Answer these questions from the passage on Mayilvahanan Natarajan:
(a) For how many years did his father serve as professor of the Dept. of Orthopedics, Madras Medical College?
(b) What award did the government of India give him in 2007?
(c) In which specialties did he add post-graduate training programs as Vice-Chancellor?

= Selected passage =
• • • •
Indian surgeon (born 1954)

Dr. Mayilvahanan Natarajan (born 24 December 1954) is an Indian surgeon born in Chennai, erstwhile Madras in Tamilnadu state. Inspired by his father Dr. Mahalinga Moorthy Natarajan, an orthopedic surgeon who served as the professor of Dept. of Orthopedics, Madras Medical College for 19 years, he took orthopedic specialty for higher training after primary medical education. Dr. Natarajan has made substantial contributions to the specialties of Orthopedic oncology, Medical training, Health administration, Medical ethics and invention of Custom Mega Prostheses to avoid amputation for Bone tumor patients. For his efforts, he was awarded the Padma Shri by the government of India in 2007.

Mayilvahanan Natarajan, an elected fellow of the National Academy of Medical Sciences, was the 7th Vice Chancellor of Tamil Nadu Dr. M.G.R. Medical University. During his tenure as Vice-chancellor, he encouraged inter-disciplinary research and revamped the curriculum by adding post-graduate training program in the specialties of palliative care, and Diabetology.. He also brought in expertise from eminent scientists and physicians by collaborative research and conferring honorary professorship of the university.
• • • •
= The data =

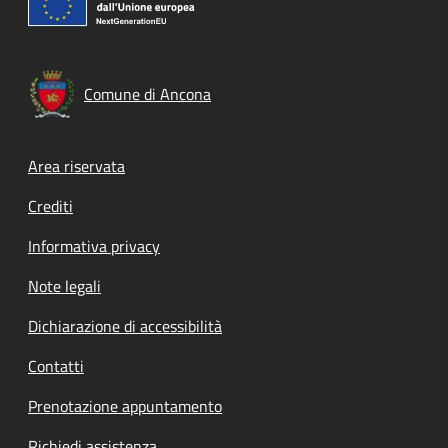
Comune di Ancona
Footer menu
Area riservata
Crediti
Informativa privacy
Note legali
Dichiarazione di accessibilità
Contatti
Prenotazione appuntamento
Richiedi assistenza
• • • •
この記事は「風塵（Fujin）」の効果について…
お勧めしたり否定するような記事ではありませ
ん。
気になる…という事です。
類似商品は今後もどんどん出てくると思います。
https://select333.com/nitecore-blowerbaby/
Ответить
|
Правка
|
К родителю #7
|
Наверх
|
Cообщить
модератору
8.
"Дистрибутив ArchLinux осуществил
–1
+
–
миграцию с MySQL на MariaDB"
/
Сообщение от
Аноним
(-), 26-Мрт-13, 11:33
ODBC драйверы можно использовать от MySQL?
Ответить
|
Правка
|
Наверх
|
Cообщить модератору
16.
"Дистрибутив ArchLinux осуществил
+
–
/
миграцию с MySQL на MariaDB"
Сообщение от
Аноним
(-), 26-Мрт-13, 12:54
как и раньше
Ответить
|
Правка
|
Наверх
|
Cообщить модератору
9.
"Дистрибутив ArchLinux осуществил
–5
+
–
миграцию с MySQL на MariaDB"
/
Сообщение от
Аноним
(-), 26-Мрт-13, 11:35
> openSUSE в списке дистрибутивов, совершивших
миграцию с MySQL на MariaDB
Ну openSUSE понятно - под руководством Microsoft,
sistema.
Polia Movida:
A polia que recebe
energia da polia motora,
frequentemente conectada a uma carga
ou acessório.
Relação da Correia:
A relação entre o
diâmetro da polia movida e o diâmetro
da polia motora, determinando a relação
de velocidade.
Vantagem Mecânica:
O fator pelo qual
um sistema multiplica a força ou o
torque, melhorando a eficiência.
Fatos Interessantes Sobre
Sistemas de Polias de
• • • •
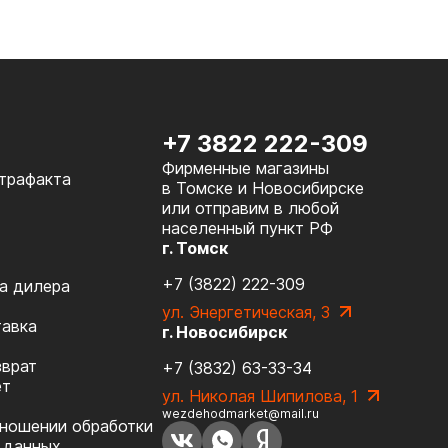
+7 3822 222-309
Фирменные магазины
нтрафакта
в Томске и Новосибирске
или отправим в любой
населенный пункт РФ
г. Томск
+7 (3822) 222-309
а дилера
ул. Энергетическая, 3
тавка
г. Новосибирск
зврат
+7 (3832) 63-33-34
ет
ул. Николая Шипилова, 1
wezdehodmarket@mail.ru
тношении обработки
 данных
• • • •
= Result below =
(a) 19 years
(b) The Padma Shri
(c) Palliative care and Diabetology